Boring: having all the hysterical leftist mommy bloggers bitching at me, Blah, blah blah….
I like reading conservative/Christian anti-feminist blogs sometimes. But no group is more hysterically pro-motherhood than modern feminists.
Outside of stupid feminist hippies, who sees breast feeding a baby as sexual? What kind of people want to see those photos? Not good people.
It is telling that Furry Girl doesn’t see the “feminist mommy club” as including any sex workers. Furry Girl’s reaction also says a lot about the difficulty we have in separating the sexual function of breasts from the nurturing role, something Young was attempting to explore in her art exhibition.
My exhibit Becoming MILF was a visual and performative journey through my pregnancy and into the throws of motherhood while still working in the sex industry. I wanted to express the challenges of balancing the life of the whore and the madonna at the same time. At the opening reception I sat in a corner hand whisking whipped topping for milkshakes while pumping breast milk, and then added the breast milk to the whipped topping. I was using traditional women’s work and the re-appropriating of my breasts for nourishment to create a dessert, encouraging gallery goers to address their thoughts on breastfeeding, breasts of mothers versus breasts of adult film actresses, and the consumption of breast milk past infancy. It spurred some fascinating conversations around nurturing versus sexualizing.
While Furry Girl’s criticisms of Young are apparently out of step with the rest of the kink community, they’re quite typical of mainstream anti-breastfeeding views. There is something peculiar about the way breastfeeding is seen as exhibitionism, when really, it is simply feeding a baby. It says something about the way we objectify women and about how women can’t just ‘be’, they’re always on display. It seems to be particularly troubling for those uncomfortable with breastfeeding to see a celebrity breastfeeding, someone for whom the private is so readily collapsed into the public. While it is true that Young is deliberately making her breastfeeding experience public, she isn’t exactly being ‘showy’ about it. Young’s porn and art audiences may overlap but this is not a sex show. If anything, the whole exhibition sounds achingly sincere.

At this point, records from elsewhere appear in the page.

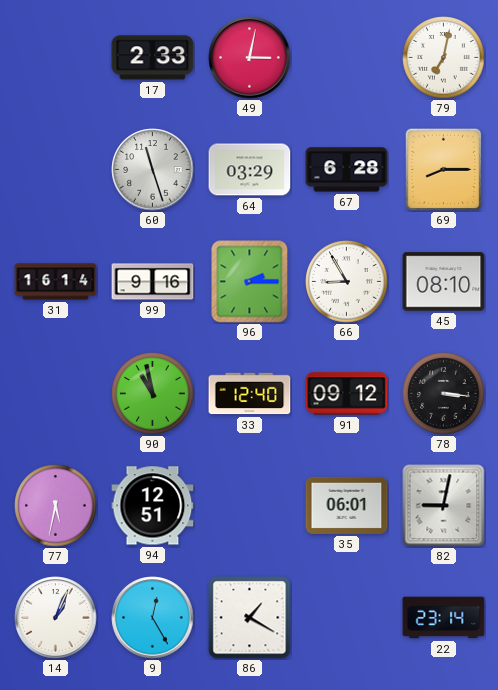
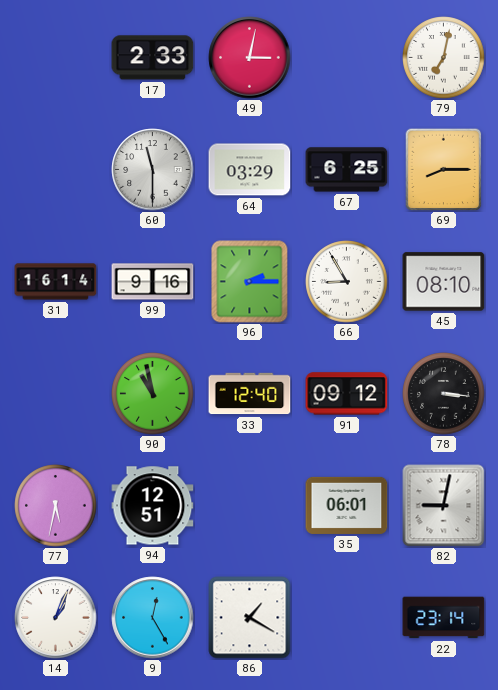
60: 11:27 -> 11:30
67: 6:28 -> 6:25
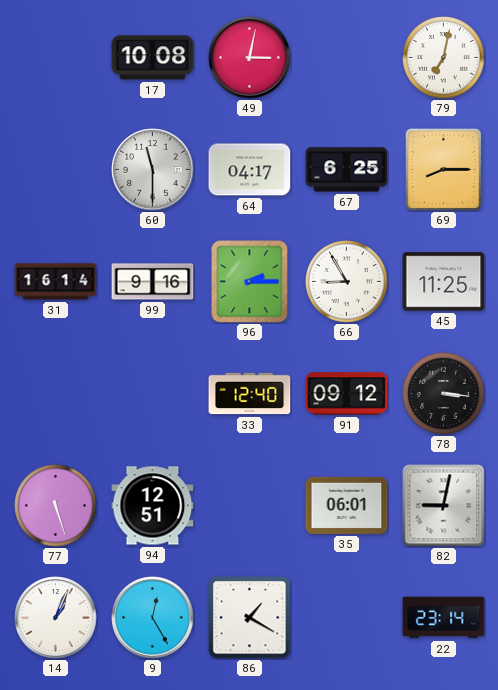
17: 2:33 -> 10:08
64: 03:29 -> 04:17
45: 08:10 -> 11:25
90: 10:58 -> none
77: 5:32 -> 5:27
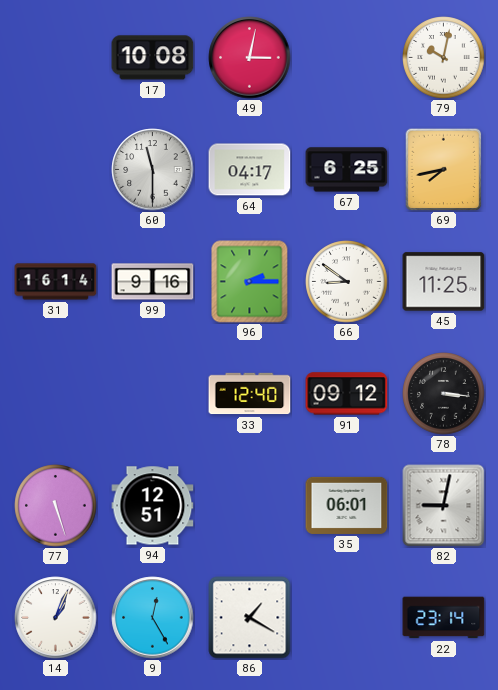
79: 7:02 -> 10:02
69: 8:15 -> 7:43
66: 8:55 -> 8:51
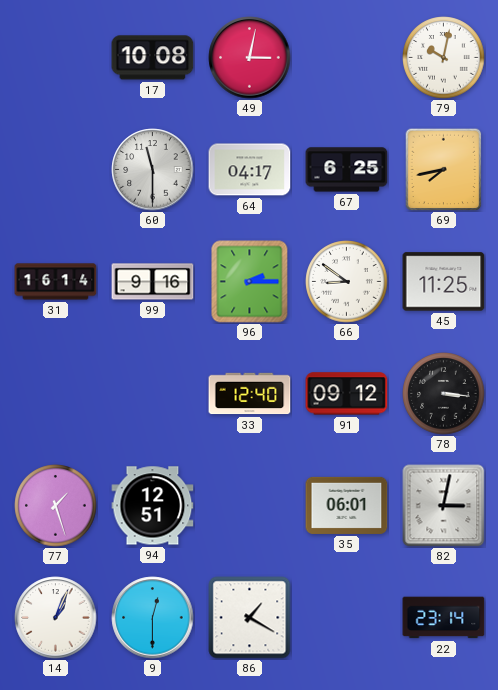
77: 5:27 -> 1:27
82: 9:02 -> 3:02
9: 12:25 -> 12:30
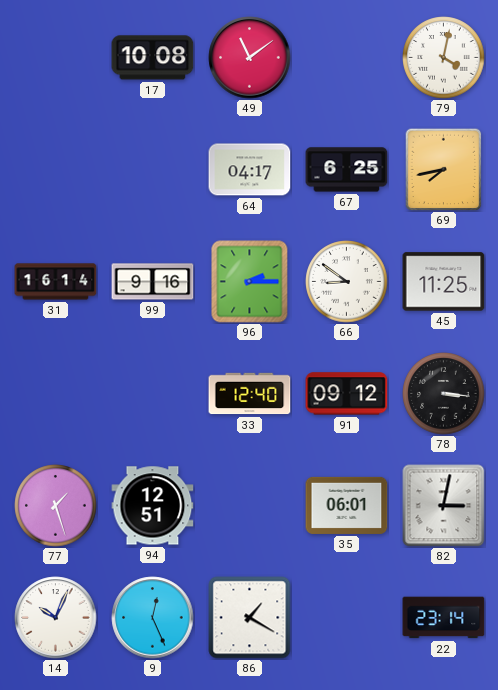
49: 3:02 -> 11:09
79: 10:02 -> 4:02
60: 11:30 -> none
14: 1:04 -> 10:04
9: 12:30 -> 12:26
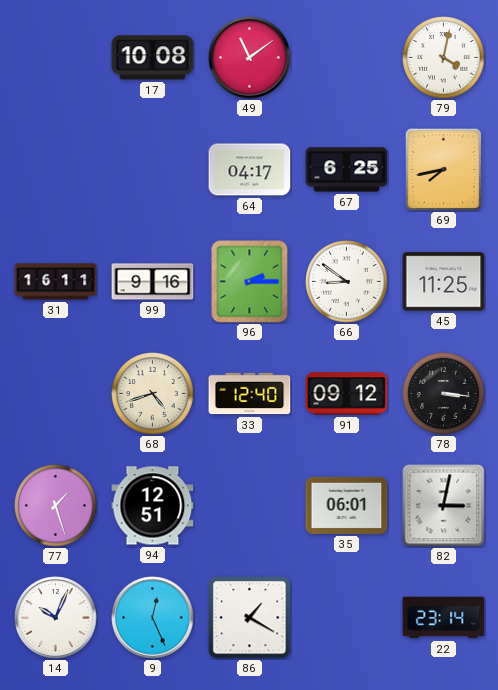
31: 16:14 -> 16:11
68: none -> 4:42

I don’t know what Young’s fans see when they look at her breastfeeding photograph, but I can tell you what I see. I see vulnerability in that photograph, not a ‘Marilyn Monroe sex goddess’ vulnerability but the vulnerability of mother-shock, raw and fragile and calling upon all your reserves. I see pride, too, in her decision to pose breastfeeding. Pride in mastering a new skill and pride in her first baby. And I can’t help but relate to the excitement and creativity she is experiencing in exploring her new identity as a mother – after all, I started a blog as an outlet for my thoughts. It breaks my heart to think how exposed Young, still such a new mother, must now be feeling about all of this.
There is something else worth considering about Furry Girl’s criticisms of Young, and that is the way in which she can’t distinguish between mothers and mothering. Yes, Young’s daughter can’t give permission for being included in her mother’s artwork, neither can mine give permission for my writing. But who owns Young’s experience of motherhood? Who own’s mine? Where do Young’s and my experiences of early motherhood and our desire to explore these all-consuming aspects of our lives end, and our children’s ownership of them begin? Can Young, who describes her devotion to her baby daughter so lovingly, not be trusted to know? Does being sexual as women (or even sexually objectified unintentionally) spill dangerously over into our responsibilities as mothers? Does it prevent us from good mothering? Because incidentally, I also attract readers here from time to time looking for something apart from feminist discussion, who are instead seeking ‘sexy breastfeeding’ stories and images. (And what a crushing bore they must find it all, once here).
There are boundaries, of course, but they need not impose the complete separation of mother from self.